Render the material below as a JSON list of strings with one string per line, omitting blank lines and the pictures.

◇ ◇ ◇ ◇ ◇ ◇ ◇

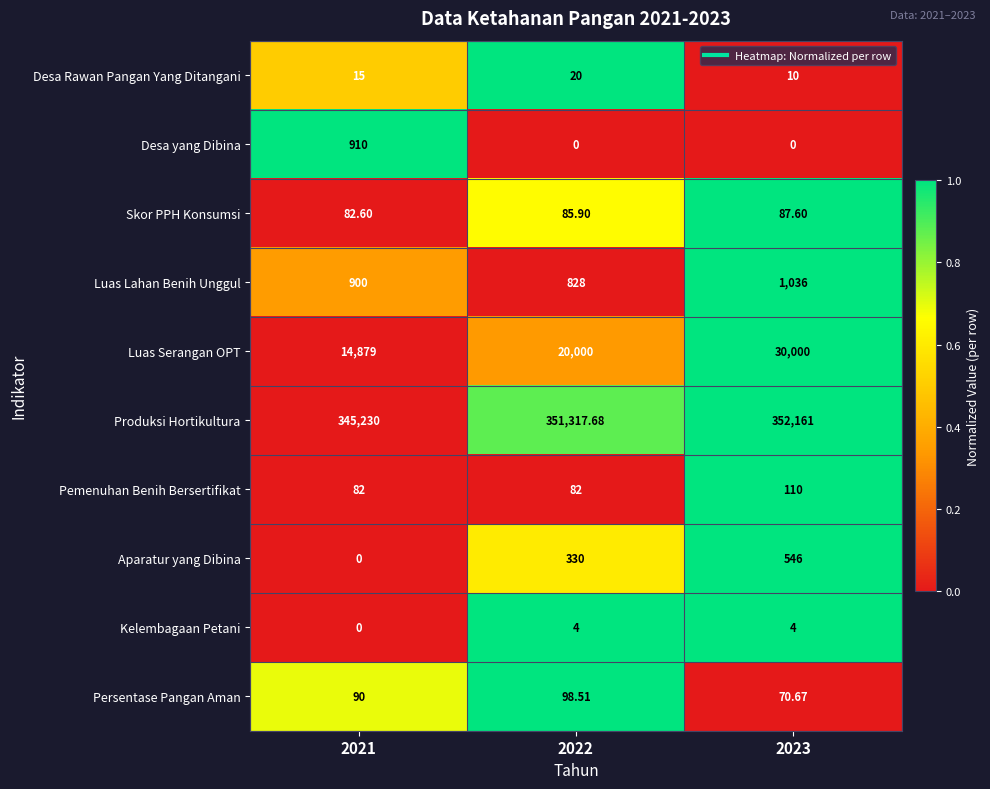

Which series has the largest total across all categories?

Produksi Hortikultura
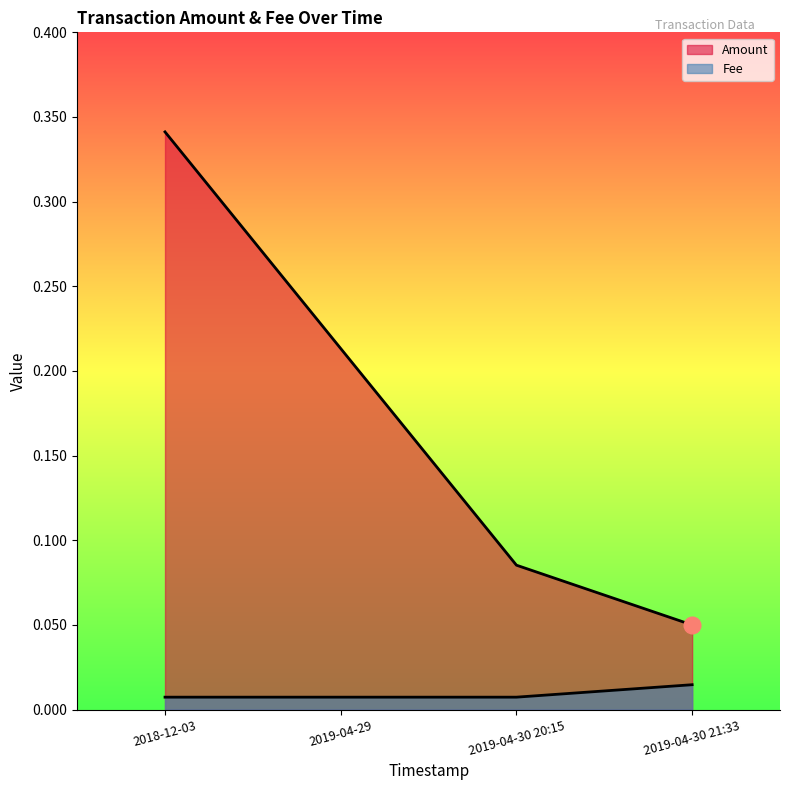

Reading left to right, list all the values displayed in this chart.

Amount: 2018-12-03=0.3	2019-04-29=0.2	2019-04-30 20:15=0.1	2019-04-30 21:33=0.1
Fee: 2018-12-03=0.0	2019-04-29=0.0	2019-04-30 20:15=0.0	2019-04-30 21:33=0.0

◇ ◇ ◇ ◇ ◇ ◇ ◇

## Response to this task
[
  "Which series has the largest total across all categories?",
  "Produksi Hortikultura",
  "Reading left to right, list all the values displayed in this chart.",
  "Amount: 2018-12-03=0.3\t2019-04-29=0.2\t2019-04-30 20:15=0.1\t2019-04-30 21:33=0.1",
  "Fee: 2018-12-03=0.0\t2019-04-29=0.0\t2019-04-30 20:15=0.0\t2019-04-30 21:33=0.0"
]